Only one stretch of the data below is wanted: the lines starting at the one with "1133 382 29.35" and ending at the one with "837 427 24.81", both included, given again exactly.

Top of DATA LISTING

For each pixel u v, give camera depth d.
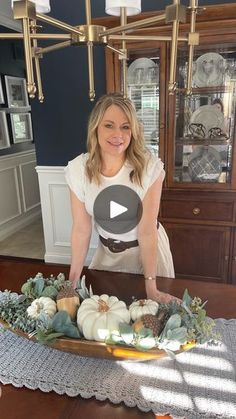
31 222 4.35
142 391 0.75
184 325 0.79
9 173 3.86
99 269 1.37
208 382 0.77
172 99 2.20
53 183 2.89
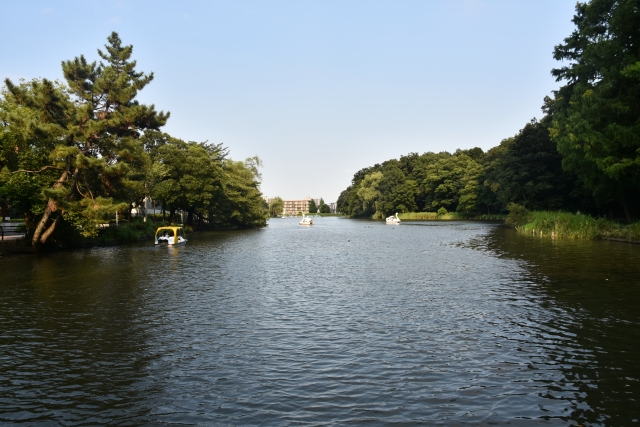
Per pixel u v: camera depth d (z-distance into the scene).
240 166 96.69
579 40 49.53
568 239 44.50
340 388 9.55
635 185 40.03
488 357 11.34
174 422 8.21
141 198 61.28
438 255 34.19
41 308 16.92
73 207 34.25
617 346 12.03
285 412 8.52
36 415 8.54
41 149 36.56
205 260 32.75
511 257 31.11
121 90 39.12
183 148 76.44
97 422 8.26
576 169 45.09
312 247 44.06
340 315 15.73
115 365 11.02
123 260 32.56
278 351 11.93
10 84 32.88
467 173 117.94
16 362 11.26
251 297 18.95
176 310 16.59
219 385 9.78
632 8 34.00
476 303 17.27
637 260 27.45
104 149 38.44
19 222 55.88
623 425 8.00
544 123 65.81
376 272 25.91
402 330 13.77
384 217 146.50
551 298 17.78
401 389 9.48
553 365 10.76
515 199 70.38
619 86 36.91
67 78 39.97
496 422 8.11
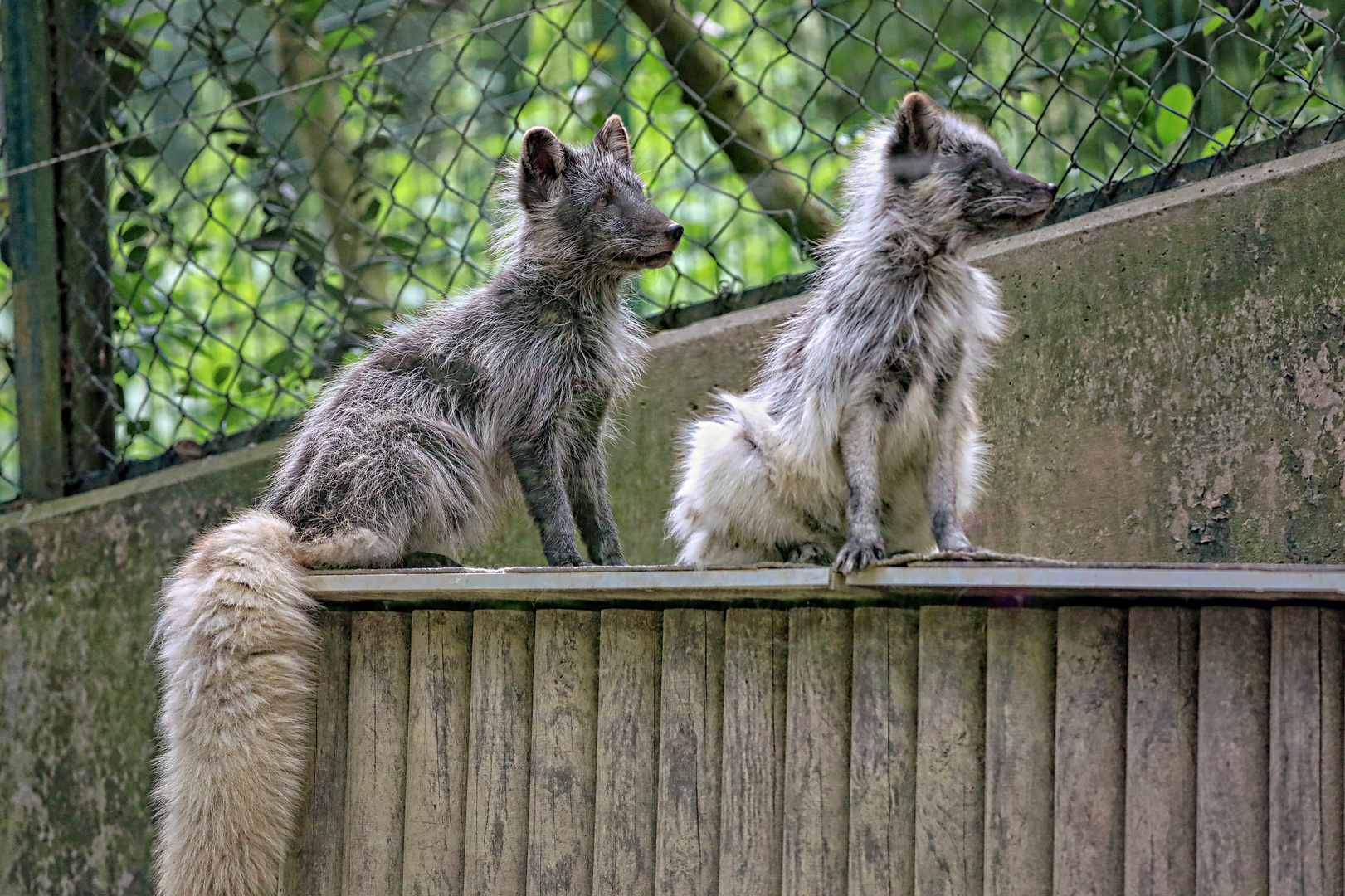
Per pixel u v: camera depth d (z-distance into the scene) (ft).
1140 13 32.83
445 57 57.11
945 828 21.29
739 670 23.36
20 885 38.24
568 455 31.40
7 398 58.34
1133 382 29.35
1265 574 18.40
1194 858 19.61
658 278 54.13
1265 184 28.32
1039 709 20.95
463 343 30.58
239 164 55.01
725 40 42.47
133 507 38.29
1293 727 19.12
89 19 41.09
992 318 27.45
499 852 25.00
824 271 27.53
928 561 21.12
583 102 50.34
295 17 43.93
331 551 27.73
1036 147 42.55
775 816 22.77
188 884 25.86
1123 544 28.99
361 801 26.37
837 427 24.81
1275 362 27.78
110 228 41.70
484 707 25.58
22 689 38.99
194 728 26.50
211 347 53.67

Bottom of DATA LISTING
Top of DATA LISTING

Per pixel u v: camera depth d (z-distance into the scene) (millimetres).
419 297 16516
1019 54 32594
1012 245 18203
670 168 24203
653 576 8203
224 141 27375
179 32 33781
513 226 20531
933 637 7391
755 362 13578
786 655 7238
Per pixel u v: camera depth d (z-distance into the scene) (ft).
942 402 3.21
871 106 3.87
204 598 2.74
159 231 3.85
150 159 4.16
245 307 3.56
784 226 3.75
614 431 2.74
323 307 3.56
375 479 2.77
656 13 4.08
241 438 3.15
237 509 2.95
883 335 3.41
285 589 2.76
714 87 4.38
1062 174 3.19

Bottom of DATA LISTING

-- WRITTEN RESPONSE --
1133 382 29.35
1265 574 18.40
1194 858 19.61
658 278 54.13
1265 184 28.32
1039 709 20.95
463 343 30.58
239 164 55.01
725 40 42.47
133 507 38.29
1293 727 19.12
89 19 41.09
992 318 27.45
499 852 25.00
824 271 27.53
928 561 21.12
583 102 50.34
295 17 43.93
331 551 27.73
1036 147 42.55
775 816 22.77
188 884 25.86
1123 544 28.99
361 801 26.37
837 427 24.81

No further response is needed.